Und da ist es wieder, das alte Problem der Einschätzung. Da müssen wir heute auch zugeben, dass wir mehr auf Kritik hin getrimmt sind als die Generation, der Heuss (*1909) angehörte. Aber es sind eben auch die Mängel und Möglichkeiten der antiken Geschichtsschreibung weiter untersucht worden. Wenn wir heute 'wissen', das Propaganda weitgehend unkritisch übernommen wurde, müssen wir uns von Autoritäten lösen, für die dies so klar noch nicht feststand.
Mitunter werden auch die anderen Quellen zu wenig gegenüber den Geschichtsschreibern gewertet. Wir haben ja durchaus Inschriftlich überlieferte Äußerungen, etwa Reden von Hadrian und Claudius. Des Claudius Worte etwa entsprechen zwar tatsächlich nicht antiker Redekunst, dafür aber in etwa modernen professoralen Vorträgen und eben nicht dem unzusammenhängenden Gestammel eines Verrückten. Wir sehen klar, dass er einfach anders dachte und sprach als seine mit Stilübungen verbildeten Zeitgenossen. Sie werden ihn entsprechend schlecht verstanden haben. Nachdem Nero die Ablehnung seines Stiefvaters deutlich gemacht hatte, war die Art der Kritik vorgezeichnet, zumal zwar am Grad der körperlichen Unzulänglichkeiten des Kaisers gezweifelt werden kann, aber nicht an ihrer Existenz. Bis heute sind ja Vorurteile gegen die geistige Gesundheit körperlich Eingeschränkter geradezu endemisch vorhanden. Wir kennen das zudem aus unserer eigenen Zeit, wenn jemand jenseits üblicher politischer Redekunst und Worthülsen agiert. Da zeigt auch unsere angeblich so aufgeklärte Zeit eine Ablehnung der ratio zu Gunsten der Form. Heute kann es auch nicht mehr als grundsätzlich verdächtig gelten, Frauen Verantwortung zu übertragen, insbesondere für Claudius, dessen Bildung von Frauen statt wie üblich von Männern organisiert wurde.

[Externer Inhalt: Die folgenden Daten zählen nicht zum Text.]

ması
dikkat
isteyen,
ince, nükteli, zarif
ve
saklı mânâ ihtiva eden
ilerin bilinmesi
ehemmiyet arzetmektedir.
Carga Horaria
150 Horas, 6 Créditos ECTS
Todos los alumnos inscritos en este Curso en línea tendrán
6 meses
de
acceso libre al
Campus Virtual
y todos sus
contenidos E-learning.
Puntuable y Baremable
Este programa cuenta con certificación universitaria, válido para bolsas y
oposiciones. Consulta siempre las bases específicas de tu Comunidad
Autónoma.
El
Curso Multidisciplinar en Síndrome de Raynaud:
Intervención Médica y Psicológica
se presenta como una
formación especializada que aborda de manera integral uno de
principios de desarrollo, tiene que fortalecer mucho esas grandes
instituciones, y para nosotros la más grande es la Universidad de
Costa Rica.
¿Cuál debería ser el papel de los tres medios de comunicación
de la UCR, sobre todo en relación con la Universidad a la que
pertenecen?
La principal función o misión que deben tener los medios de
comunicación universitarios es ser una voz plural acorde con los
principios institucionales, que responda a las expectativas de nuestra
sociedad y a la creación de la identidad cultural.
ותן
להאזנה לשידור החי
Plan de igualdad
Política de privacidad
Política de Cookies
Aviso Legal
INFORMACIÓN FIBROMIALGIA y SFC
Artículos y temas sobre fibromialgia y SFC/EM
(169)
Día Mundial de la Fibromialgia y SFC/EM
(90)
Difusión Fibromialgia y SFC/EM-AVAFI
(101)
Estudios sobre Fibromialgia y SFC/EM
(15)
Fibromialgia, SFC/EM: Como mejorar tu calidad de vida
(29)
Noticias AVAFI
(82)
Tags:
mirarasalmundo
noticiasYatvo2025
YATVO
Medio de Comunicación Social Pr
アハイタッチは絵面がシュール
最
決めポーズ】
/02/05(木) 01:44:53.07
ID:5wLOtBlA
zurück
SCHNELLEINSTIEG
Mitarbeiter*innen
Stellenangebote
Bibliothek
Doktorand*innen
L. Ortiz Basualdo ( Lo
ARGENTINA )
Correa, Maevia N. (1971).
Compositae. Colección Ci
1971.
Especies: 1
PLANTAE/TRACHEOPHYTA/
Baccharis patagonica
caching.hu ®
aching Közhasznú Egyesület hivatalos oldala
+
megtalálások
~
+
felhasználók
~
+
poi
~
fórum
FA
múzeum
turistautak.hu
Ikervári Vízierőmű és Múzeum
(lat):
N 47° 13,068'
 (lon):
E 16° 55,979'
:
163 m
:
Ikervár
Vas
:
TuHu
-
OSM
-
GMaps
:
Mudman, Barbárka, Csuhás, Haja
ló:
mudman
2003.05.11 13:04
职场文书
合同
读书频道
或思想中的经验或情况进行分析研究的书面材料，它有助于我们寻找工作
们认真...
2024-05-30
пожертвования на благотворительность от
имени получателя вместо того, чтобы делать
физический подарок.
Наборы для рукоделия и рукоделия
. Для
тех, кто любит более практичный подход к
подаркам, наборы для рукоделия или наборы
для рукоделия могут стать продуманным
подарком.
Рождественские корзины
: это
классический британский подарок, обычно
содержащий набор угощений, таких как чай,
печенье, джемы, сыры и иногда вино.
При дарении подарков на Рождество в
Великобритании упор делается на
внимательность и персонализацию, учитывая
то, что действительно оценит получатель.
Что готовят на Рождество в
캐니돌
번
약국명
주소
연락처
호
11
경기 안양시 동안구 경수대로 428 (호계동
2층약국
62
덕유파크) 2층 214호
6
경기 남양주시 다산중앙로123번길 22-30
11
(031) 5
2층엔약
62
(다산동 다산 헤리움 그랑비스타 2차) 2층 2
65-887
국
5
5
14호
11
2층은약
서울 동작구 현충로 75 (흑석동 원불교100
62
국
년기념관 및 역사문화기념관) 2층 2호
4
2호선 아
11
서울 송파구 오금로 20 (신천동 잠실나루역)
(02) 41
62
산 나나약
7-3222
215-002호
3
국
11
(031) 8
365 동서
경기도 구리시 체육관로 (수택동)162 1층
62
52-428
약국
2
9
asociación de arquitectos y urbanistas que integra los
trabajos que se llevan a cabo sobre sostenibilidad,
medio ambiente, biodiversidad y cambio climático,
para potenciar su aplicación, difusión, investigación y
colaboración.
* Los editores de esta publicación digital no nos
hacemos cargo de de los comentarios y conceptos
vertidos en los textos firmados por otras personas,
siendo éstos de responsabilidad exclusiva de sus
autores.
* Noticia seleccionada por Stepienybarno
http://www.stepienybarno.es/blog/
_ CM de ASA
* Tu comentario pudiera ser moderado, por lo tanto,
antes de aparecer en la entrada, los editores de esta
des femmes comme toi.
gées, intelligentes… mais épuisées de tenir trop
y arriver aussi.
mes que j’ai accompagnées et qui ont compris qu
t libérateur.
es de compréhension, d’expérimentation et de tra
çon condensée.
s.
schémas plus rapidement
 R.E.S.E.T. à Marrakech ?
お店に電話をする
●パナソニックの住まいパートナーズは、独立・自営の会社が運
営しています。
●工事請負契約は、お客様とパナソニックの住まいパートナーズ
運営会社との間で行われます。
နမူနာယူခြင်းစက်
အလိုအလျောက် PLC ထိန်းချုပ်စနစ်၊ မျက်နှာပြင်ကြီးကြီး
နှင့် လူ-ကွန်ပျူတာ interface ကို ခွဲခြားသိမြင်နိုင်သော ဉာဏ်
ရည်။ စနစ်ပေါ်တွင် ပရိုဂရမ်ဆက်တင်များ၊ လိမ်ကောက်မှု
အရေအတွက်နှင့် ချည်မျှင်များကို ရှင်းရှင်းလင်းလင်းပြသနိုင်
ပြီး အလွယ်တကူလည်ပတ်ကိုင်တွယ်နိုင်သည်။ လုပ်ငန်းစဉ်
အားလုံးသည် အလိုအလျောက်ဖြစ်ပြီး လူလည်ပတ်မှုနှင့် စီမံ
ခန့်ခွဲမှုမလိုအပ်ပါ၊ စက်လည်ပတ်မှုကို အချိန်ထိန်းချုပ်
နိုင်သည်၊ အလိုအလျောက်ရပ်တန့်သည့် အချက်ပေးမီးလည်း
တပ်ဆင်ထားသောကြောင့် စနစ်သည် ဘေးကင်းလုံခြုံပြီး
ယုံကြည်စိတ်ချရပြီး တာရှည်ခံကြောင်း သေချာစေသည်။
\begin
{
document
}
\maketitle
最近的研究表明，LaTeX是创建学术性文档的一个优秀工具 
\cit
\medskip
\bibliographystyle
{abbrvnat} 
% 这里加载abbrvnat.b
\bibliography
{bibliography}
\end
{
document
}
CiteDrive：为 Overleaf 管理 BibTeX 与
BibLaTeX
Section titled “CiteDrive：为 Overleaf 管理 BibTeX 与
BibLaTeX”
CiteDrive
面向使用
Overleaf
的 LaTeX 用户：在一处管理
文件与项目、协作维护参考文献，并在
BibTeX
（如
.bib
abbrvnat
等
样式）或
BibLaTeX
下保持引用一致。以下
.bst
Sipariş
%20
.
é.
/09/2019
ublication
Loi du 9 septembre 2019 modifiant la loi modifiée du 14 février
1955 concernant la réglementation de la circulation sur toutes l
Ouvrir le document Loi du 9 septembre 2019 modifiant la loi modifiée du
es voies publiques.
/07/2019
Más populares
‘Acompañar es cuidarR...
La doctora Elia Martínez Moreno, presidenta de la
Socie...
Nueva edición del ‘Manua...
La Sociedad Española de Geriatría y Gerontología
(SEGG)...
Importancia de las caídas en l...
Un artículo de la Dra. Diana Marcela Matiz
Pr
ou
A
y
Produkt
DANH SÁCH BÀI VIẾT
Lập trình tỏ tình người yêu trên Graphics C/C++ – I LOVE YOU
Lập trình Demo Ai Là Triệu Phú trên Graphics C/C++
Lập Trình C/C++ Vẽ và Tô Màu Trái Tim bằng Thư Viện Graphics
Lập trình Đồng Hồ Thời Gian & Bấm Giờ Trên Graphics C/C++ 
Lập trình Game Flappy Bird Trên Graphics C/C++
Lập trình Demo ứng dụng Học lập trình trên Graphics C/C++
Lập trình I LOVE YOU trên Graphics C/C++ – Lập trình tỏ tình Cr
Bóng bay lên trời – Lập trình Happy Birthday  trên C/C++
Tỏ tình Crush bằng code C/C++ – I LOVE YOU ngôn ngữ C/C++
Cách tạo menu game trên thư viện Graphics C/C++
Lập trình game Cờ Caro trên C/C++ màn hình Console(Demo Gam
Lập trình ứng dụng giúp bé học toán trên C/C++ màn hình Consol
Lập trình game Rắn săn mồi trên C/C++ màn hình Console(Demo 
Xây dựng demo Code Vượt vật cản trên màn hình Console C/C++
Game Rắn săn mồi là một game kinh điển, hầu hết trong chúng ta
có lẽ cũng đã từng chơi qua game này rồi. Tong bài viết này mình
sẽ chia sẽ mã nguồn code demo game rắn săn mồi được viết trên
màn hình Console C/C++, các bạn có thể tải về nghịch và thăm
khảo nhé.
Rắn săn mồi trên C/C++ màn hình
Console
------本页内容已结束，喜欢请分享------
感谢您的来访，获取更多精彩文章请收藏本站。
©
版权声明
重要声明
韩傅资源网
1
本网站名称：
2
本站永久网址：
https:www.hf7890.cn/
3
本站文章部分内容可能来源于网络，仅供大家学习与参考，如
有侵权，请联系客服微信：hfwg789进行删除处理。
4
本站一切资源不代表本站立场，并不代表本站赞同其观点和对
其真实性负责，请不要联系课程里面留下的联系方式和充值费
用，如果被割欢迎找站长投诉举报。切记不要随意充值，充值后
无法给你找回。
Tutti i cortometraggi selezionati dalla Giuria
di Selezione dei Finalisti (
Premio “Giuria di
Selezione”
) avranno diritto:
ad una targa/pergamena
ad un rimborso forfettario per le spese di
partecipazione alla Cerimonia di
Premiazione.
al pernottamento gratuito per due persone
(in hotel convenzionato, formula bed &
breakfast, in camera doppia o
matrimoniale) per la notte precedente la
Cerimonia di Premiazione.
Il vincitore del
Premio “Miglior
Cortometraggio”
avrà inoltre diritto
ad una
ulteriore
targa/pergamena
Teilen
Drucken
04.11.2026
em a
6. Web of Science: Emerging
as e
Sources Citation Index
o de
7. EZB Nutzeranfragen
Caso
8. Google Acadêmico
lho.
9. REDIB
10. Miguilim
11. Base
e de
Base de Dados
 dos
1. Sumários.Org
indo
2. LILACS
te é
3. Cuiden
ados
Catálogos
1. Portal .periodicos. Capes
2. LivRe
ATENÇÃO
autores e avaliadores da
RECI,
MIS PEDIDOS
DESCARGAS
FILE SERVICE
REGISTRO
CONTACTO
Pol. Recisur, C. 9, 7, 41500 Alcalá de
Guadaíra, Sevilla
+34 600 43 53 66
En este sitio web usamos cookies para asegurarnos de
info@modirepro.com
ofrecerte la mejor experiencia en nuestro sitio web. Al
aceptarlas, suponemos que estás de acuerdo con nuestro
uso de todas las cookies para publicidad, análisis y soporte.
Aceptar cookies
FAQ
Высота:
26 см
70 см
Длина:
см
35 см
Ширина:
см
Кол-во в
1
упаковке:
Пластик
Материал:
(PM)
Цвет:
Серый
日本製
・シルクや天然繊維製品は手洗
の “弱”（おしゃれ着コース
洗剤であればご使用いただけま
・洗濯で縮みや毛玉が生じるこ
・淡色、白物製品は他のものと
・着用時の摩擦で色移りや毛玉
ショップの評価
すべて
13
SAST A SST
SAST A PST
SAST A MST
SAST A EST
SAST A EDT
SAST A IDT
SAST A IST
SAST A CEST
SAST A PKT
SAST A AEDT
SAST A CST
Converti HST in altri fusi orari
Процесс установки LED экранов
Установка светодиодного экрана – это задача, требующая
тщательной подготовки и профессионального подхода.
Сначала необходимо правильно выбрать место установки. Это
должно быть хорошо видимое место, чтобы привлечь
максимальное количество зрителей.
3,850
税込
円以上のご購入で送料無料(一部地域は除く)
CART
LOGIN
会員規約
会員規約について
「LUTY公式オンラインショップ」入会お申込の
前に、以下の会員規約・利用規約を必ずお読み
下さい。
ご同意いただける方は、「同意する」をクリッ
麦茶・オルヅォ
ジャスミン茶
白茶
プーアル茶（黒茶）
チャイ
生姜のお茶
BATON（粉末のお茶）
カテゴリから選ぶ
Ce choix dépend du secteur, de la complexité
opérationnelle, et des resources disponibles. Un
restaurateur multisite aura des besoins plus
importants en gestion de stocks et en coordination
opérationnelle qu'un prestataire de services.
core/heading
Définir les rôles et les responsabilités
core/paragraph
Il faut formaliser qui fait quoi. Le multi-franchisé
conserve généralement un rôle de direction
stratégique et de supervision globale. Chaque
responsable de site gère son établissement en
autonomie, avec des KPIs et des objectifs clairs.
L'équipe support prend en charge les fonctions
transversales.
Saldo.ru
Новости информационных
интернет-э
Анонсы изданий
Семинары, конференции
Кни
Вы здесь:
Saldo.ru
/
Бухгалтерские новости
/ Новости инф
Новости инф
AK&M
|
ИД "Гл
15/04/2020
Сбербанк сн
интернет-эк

All das vor Augen müssen wir Claudius einfach anders beurteilen als Heuss, ohne dass diesen wirkliche Kritik treffen muss: Er arbeitete auf anderer Grundlage und schuf damit auch selbst neue Grundlagen.
Ich würde also weder sagen, dass er unkritisch wiederhohlt, noch dass er die Quellen richtig einschätzte.
* Für die, die ihn nicht gelesen haben: Er schrieb die Römische Geschichte samt Forschungsüberblick ausdrücklich (auch) für Laien und Studenten. Dadurch vermittelt er einen Überblick zur Forschungsdiskussion, der in solchen Geschichten schon zu seiner Zeit nicht mehr gegeben wurde, früher aber selbstverständlich war. So kann die Darstellung dem Zeitgeist entsprechend erfolgen, ohne dass bloß eine Geschichte erzählt wird. Durch die Ergänzungen zur Forschung wird dem Einsteiger immer noch eine erstklassige Hilfestellung gegeben.
P.S.: Oh, ich sehe gerade, dass es '83 nur ein Nachdruck der 5. Auflage war.